# What is the domain and range of f(x) = 5 sin^2 x ?

##### 1 Answer
Oct 21, 2017

D: {x | x ∈ ℝ}
R: {y | 0 ≤ y ≤ 5}

#### Explanation:

The domain is the most obvious to figure out given that we know that $f \left(x\right) = \sin \left(x\right)$ is a function which has no bounds on the x value. A square of the function multiplied by five will not change the domain. These operations do not limit the domain. Therefore, the domain will continue to be of all real numbers.

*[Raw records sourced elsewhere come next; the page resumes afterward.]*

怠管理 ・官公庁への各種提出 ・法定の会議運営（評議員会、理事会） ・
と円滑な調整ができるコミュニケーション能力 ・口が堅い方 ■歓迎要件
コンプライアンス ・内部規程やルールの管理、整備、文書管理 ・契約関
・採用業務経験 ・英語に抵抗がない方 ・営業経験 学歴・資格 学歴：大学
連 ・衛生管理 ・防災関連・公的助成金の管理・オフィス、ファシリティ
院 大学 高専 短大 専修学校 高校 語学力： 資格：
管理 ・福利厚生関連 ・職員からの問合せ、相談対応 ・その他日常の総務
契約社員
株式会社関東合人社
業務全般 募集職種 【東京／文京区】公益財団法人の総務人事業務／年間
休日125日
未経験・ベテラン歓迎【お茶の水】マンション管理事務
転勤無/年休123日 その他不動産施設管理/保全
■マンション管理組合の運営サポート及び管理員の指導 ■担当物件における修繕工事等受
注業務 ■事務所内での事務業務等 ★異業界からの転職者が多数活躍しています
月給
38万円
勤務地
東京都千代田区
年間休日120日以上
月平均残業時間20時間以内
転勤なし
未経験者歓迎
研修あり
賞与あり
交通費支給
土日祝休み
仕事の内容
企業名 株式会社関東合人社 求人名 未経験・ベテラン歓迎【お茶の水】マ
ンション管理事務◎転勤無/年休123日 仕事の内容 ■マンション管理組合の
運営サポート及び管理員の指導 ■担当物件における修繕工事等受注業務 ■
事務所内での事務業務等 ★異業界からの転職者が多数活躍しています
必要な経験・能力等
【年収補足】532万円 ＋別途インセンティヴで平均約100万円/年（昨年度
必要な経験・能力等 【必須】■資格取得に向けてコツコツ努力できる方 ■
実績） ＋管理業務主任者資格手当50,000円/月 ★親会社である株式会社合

The range, on the other hand, is a bit trickier to figure out. We know that the maximum and minimum values of $y = \sin \left(x\right)$ is 1 and -1. Squaring the maximum (sin(x)=1 rarr sin^2(x)=1^2=1) will make the maximum possible value for $y$ equal to 1. The minimum value is now 0 since for $\sin \left(x\right) = 0$, ${\sin}^{2} \left(x\right) = {0}^{2} = 0$
There can be no negatives since the function was squared.

The actual function is 5 times ${\sin}^{2} \left(x\right)$ so 5 times the minimum value is still 0 since $5 \cdot 0 = 0$

5 times the maximum is $5 \cdot 1 = 5$

So the final minimum value for y is 0 and final maximum value for y is 5.

Therefore

D: {x | x ∈ ℝ}
y: {y | 0 ≤ y ≤ 5}